(Task to carry out) All the data should be repeated exactly. Any image in it is left out.

((

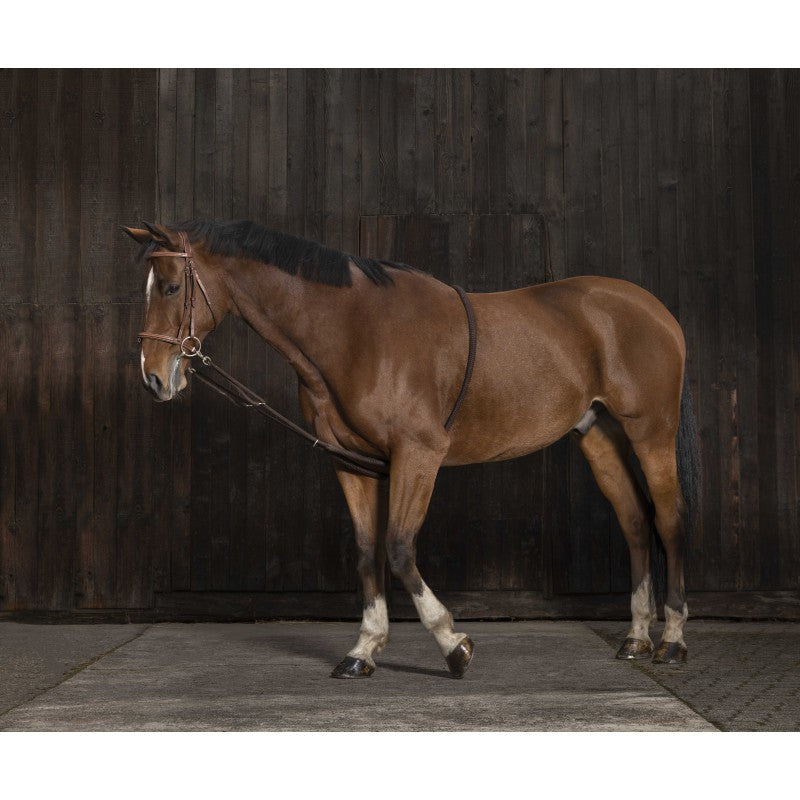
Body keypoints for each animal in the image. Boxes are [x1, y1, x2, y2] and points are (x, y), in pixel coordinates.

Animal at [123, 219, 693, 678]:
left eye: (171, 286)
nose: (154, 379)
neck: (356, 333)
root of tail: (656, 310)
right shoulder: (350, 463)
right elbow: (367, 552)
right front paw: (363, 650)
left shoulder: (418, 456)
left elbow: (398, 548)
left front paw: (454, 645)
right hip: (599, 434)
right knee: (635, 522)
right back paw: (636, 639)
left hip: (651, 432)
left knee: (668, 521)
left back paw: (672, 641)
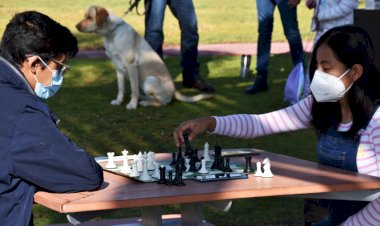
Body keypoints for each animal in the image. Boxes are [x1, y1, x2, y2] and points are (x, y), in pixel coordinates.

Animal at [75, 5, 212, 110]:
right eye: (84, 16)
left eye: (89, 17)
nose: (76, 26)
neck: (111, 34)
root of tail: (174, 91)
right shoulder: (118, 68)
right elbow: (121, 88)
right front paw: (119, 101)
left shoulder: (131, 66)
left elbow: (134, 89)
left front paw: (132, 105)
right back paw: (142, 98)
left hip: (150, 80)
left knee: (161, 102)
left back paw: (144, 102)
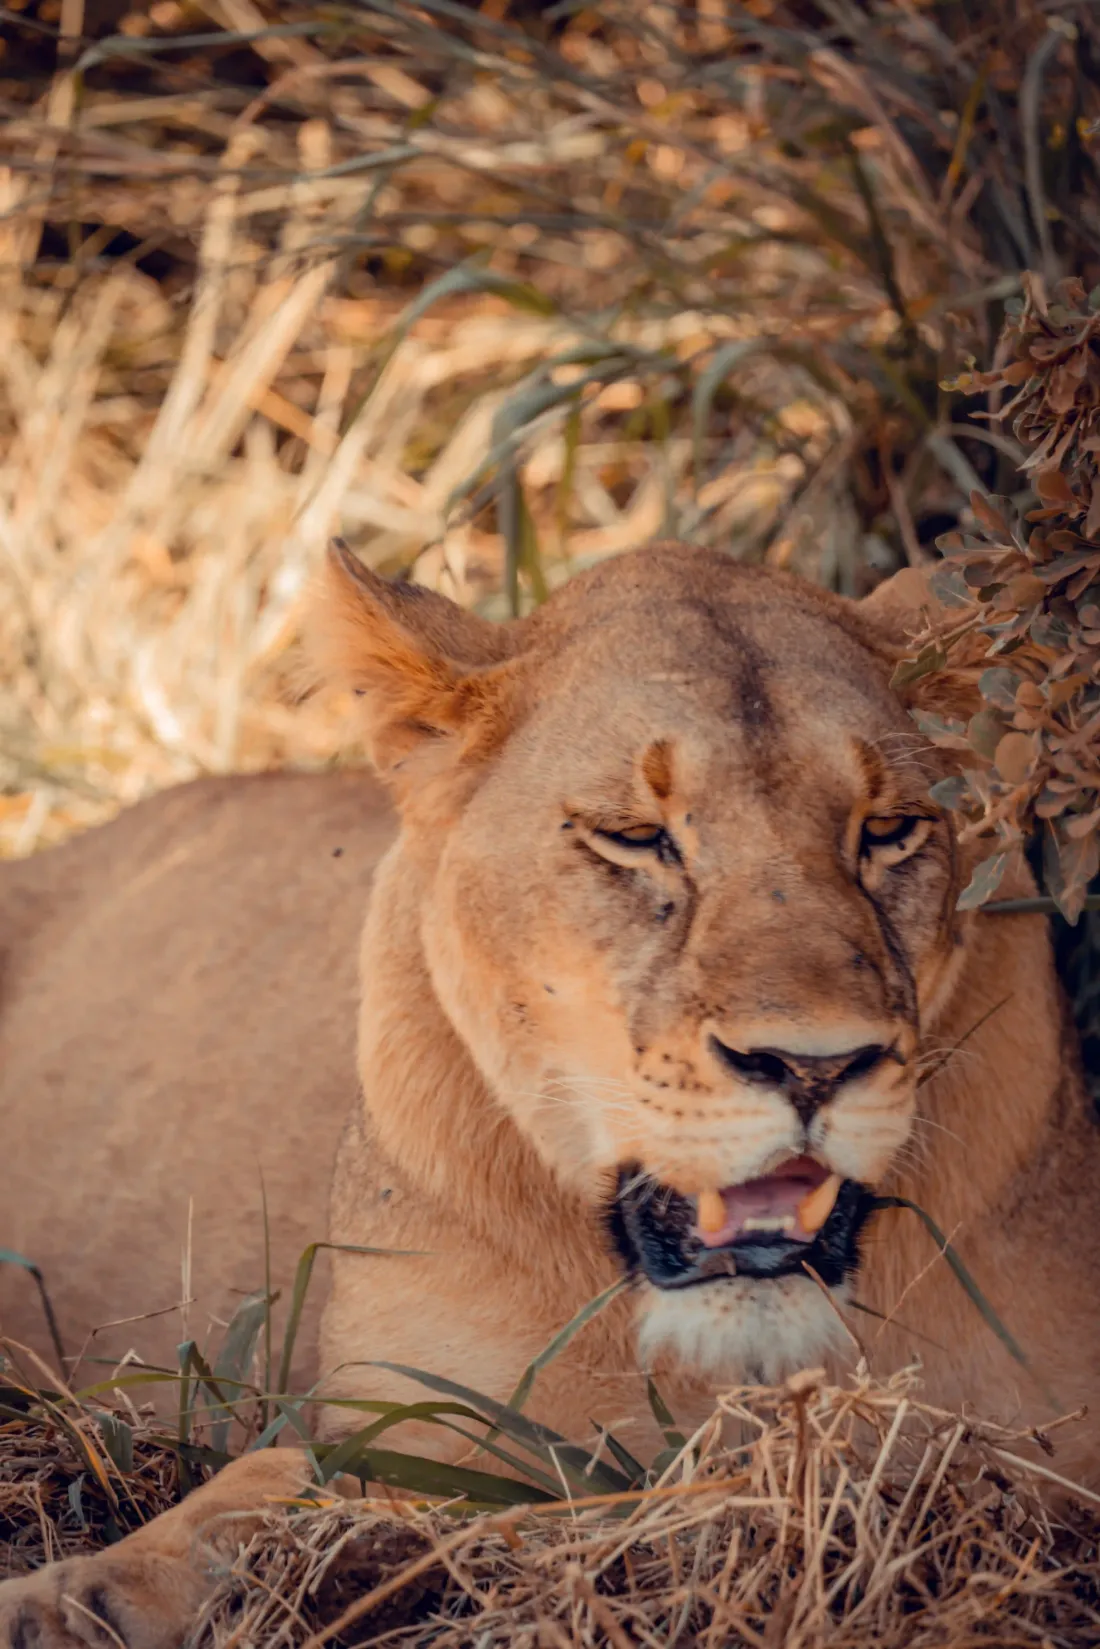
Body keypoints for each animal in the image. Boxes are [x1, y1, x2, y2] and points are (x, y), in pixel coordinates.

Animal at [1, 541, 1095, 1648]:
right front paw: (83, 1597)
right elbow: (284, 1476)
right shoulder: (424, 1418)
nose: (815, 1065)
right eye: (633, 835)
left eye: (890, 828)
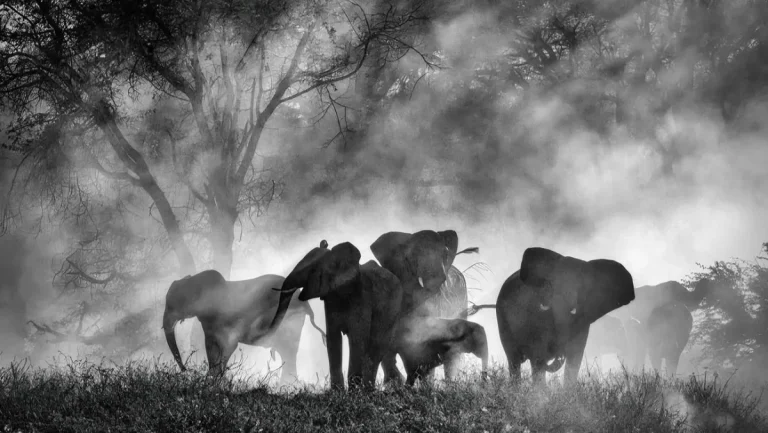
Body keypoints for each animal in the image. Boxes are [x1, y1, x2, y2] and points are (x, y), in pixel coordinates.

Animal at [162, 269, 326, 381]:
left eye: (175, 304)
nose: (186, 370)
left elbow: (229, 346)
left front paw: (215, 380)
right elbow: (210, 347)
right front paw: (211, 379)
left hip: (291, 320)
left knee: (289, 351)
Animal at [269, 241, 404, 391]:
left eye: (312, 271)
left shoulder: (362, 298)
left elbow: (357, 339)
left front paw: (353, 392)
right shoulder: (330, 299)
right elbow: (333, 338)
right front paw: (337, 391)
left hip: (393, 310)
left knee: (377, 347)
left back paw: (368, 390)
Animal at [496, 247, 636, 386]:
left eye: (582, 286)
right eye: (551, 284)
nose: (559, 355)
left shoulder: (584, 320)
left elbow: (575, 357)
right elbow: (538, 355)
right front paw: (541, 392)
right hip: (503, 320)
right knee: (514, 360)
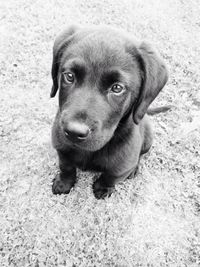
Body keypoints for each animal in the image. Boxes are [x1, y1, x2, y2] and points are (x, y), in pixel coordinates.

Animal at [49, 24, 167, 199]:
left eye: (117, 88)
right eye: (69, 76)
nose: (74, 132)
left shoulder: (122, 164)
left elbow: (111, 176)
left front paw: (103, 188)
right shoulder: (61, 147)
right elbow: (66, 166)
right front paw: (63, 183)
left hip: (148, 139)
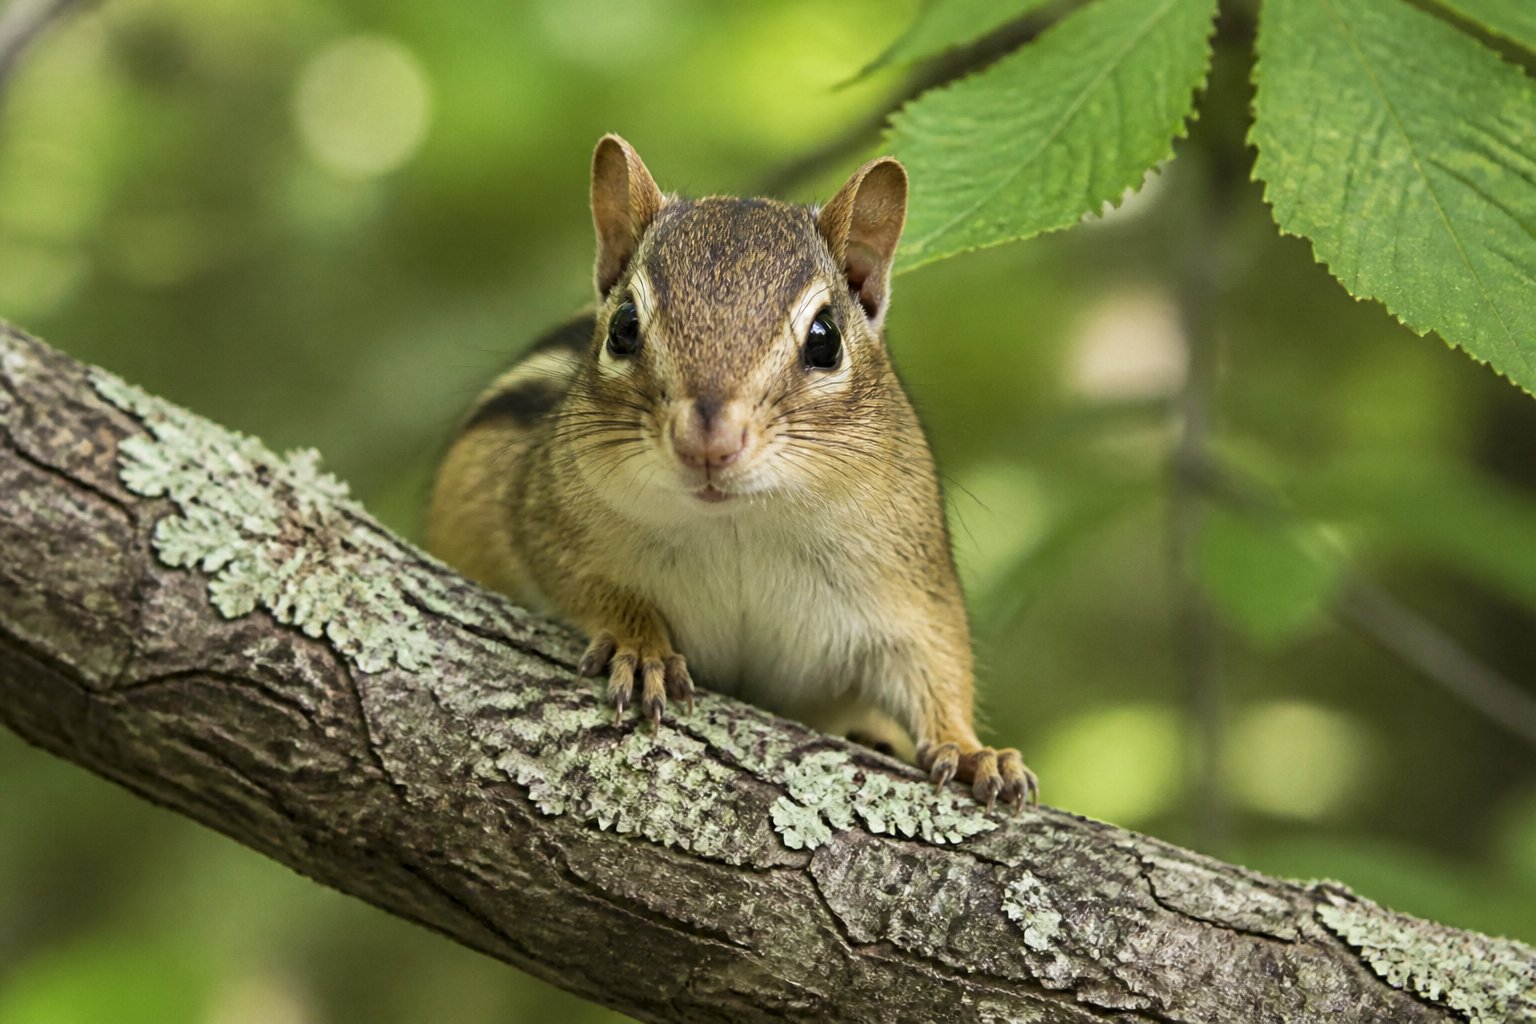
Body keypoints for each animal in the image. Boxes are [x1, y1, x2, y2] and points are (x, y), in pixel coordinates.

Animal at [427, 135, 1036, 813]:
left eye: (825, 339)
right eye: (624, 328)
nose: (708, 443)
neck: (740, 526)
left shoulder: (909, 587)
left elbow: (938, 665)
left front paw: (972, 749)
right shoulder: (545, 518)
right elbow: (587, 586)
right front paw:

))

(Result)
Body keypoints for each animal in the image. Boxes are [x1, y1, x2, y2] and points are (x, y), in pixel coordinates.

Animal at [123, 219, 693, 678]:
left eye: (171, 286)
nose: (154, 379)
neck: (356, 333)
root of tail: (656, 310)
right shoulder: (350, 463)
right elbow: (367, 552)
right front paw: (363, 650)
left shoulder: (418, 456)
left elbow: (398, 548)
left front paw: (454, 645)
right hip: (599, 434)
right knee: (635, 522)
right back paw: (636, 639)
left hip: (651, 432)
left knee: (668, 521)
left back paw: (672, 641)
Body keypoints for each animal in the image. Boxes are [x1, y1, x2, y2] and points are (x, y), in pixel coordinates.

Animal at [75, 5, 212, 110]:
right eye: (84, 16)
left eye: (89, 17)
nose: (76, 26)
neck: (111, 34)
root of tail: (174, 91)
right shoulder: (118, 68)
right elbow: (121, 88)
right front paw: (119, 101)
left shoulder: (131, 66)
left elbow: (134, 89)
left front paw: (132, 105)
right back paw: (142, 98)
left hip: (150, 80)
left knee: (161, 102)
left back paw: (144, 102)
Body keypoints for each animal in the image. Boxes are [x1, y1, x2, y2] and points are (x, y), in pixel coordinates.

Animal at [1, 541, 1095, 1648]:
right front paw: (83, 1597)
right elbow: (284, 1476)
right shoulder: (424, 1418)
nose: (815, 1065)
right eye: (633, 835)
left eye: (890, 828)
Body keypoints for each animal in the image. Boxes are [x1, y1, x2, y2] and points are (x, y), in pixel coordinates.

Animal at [162, 269, 326, 381]:
left eye: (175, 304)
nose: (186, 370)
left elbow: (229, 346)
left front paw: (215, 380)
right elbow: (210, 347)
right front paw: (211, 379)
left hip: (291, 320)
left knee: (289, 351)
Animal at [269, 241, 404, 391]:
left eye: (312, 271)
left shoulder: (362, 298)
left elbow: (357, 339)
left front paw: (353, 392)
right shoulder: (330, 299)
right elbow: (333, 338)
right front paw: (337, 391)
left hip: (393, 310)
left knee: (377, 347)
left back paw: (368, 390)
Animal at [496, 247, 636, 386]:
left eye: (582, 286)
right eye: (551, 284)
nose: (559, 355)
left shoulder: (584, 320)
left elbow: (575, 357)
right elbow: (538, 355)
right front paw: (541, 392)
right hip: (503, 320)
right knee: (514, 360)
Body keypoints for each animal in the image. Boxes are [x1, y1, x2, y2] and points are (x, y), in pixel coordinates.

Animal at [49, 24, 167, 199]:
left eye: (117, 88)
right eye: (69, 76)
nose: (74, 132)
left shoulder: (122, 164)
left elbow: (111, 176)
left front paw: (103, 188)
right shoulder: (61, 147)
right elbow: (66, 166)
right front paw: (63, 183)
left hip: (148, 139)
Body keypoints for each animal in the image. Boxes are [x1, y1, x2, y2] and points are (x, y), in pixel coordinates.

Animal at [427, 135, 1036, 813]:
left eye: (825, 339)
right eye: (624, 328)
nose: (708, 443)
neck: (740, 526)
left shoulder: (909, 587)
left elbow: (938, 665)
left front paw: (972, 749)
right shoulder: (545, 518)
right elbow: (587, 586)
right front paw:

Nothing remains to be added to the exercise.